» **EXERCISE PROMPT**
Count the lines in the listing below that contain the string "Windows". Give only the number.

» **SOURCE MATERIAL**
--- START ---
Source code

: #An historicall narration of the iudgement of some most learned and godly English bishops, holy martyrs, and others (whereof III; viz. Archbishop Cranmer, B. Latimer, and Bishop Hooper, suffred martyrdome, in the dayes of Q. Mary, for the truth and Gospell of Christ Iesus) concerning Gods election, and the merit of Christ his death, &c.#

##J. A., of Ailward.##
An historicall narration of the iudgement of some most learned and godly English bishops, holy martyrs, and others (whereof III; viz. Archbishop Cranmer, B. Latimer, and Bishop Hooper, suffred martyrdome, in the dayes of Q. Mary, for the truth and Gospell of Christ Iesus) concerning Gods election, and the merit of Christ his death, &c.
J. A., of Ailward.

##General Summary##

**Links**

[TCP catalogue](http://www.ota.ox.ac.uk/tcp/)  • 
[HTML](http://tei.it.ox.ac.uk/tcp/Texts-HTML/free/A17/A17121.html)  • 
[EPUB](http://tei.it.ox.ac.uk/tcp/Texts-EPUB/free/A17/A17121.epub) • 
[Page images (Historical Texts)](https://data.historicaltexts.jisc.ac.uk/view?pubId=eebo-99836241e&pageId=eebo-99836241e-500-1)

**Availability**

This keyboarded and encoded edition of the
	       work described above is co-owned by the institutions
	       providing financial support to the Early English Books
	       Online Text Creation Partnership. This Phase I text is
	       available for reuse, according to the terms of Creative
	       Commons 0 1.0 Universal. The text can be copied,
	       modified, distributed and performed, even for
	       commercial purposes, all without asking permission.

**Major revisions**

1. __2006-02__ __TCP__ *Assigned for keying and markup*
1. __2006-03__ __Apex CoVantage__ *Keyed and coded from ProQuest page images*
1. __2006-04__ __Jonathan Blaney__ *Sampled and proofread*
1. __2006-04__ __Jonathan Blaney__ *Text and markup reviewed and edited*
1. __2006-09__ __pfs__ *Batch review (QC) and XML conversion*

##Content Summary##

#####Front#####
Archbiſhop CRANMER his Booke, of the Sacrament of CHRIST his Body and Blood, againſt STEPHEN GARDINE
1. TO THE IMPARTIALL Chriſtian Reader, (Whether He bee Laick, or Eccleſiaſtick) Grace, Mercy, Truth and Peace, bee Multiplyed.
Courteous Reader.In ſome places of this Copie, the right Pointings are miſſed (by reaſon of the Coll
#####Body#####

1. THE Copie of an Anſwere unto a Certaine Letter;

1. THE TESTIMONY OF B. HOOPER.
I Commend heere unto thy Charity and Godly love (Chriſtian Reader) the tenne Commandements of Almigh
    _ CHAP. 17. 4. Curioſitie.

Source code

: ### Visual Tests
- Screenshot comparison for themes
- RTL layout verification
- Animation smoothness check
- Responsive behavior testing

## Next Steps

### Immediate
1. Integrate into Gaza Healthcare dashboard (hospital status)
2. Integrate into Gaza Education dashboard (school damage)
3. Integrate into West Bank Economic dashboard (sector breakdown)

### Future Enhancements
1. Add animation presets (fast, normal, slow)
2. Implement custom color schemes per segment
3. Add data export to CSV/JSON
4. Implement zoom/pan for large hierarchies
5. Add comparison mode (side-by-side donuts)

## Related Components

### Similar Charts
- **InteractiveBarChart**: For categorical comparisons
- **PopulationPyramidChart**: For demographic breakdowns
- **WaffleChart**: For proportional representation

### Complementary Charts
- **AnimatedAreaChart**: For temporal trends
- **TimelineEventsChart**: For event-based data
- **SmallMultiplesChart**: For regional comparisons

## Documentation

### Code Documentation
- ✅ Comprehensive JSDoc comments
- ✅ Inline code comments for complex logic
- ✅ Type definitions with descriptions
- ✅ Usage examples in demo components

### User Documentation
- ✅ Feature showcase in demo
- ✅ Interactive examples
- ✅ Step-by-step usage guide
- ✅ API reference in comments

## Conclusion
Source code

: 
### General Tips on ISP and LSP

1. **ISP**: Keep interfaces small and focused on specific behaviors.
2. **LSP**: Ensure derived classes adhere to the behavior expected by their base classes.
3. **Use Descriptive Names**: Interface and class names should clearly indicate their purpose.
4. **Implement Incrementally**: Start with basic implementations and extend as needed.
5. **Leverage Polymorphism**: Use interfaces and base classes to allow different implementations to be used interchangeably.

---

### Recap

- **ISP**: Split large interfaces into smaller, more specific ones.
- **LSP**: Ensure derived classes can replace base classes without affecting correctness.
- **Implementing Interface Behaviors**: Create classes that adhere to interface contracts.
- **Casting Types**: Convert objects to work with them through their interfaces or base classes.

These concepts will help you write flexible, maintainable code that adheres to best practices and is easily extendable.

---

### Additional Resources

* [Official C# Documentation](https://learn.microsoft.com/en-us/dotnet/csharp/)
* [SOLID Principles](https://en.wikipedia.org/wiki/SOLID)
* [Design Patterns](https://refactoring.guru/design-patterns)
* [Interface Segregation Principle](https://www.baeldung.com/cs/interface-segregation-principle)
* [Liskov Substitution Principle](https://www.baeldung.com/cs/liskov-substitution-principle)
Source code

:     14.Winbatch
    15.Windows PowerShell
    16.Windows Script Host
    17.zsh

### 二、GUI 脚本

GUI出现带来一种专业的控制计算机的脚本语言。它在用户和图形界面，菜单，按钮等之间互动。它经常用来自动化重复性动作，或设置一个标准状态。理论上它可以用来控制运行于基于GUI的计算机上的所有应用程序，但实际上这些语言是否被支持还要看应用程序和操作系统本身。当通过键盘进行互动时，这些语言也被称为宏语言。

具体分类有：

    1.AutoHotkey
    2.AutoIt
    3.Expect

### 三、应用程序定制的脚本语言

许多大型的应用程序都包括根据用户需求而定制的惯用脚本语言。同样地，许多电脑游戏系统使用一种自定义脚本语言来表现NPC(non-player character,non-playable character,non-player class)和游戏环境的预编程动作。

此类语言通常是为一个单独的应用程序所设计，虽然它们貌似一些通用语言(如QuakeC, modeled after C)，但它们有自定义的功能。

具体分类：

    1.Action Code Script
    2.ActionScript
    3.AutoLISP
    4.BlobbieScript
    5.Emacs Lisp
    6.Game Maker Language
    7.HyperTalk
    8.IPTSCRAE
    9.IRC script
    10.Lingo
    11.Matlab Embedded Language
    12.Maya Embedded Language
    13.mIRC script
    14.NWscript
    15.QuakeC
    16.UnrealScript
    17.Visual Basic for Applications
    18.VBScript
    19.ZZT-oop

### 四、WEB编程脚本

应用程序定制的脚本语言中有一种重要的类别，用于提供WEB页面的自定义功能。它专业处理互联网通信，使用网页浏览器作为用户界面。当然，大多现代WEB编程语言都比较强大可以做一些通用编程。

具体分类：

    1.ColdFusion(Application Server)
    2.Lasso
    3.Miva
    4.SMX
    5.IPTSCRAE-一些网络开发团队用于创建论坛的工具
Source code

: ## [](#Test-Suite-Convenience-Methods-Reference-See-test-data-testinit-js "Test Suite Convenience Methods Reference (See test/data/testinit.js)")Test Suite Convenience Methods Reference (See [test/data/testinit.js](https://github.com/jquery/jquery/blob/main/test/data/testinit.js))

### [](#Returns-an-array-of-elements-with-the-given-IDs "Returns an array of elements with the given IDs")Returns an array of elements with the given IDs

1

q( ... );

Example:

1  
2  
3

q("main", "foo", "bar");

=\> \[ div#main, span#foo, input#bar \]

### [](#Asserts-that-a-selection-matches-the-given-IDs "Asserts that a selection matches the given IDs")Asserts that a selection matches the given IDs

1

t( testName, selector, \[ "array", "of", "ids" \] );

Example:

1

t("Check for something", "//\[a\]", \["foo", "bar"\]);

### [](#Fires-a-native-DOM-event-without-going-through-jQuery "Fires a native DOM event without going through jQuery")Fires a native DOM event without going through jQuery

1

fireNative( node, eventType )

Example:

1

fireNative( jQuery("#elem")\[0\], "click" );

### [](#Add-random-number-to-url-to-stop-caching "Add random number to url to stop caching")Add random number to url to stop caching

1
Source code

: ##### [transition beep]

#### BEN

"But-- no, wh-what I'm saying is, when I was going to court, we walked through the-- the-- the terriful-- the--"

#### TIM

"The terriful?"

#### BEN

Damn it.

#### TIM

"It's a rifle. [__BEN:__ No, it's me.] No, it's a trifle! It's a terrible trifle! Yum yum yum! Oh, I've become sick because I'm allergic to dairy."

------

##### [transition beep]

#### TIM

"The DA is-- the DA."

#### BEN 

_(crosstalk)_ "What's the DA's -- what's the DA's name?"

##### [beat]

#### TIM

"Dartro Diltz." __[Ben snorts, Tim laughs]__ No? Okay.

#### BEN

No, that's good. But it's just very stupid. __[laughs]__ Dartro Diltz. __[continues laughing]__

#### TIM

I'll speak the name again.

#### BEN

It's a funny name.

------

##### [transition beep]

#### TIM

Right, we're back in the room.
--- END ---
» **TASK OUTPUT**
2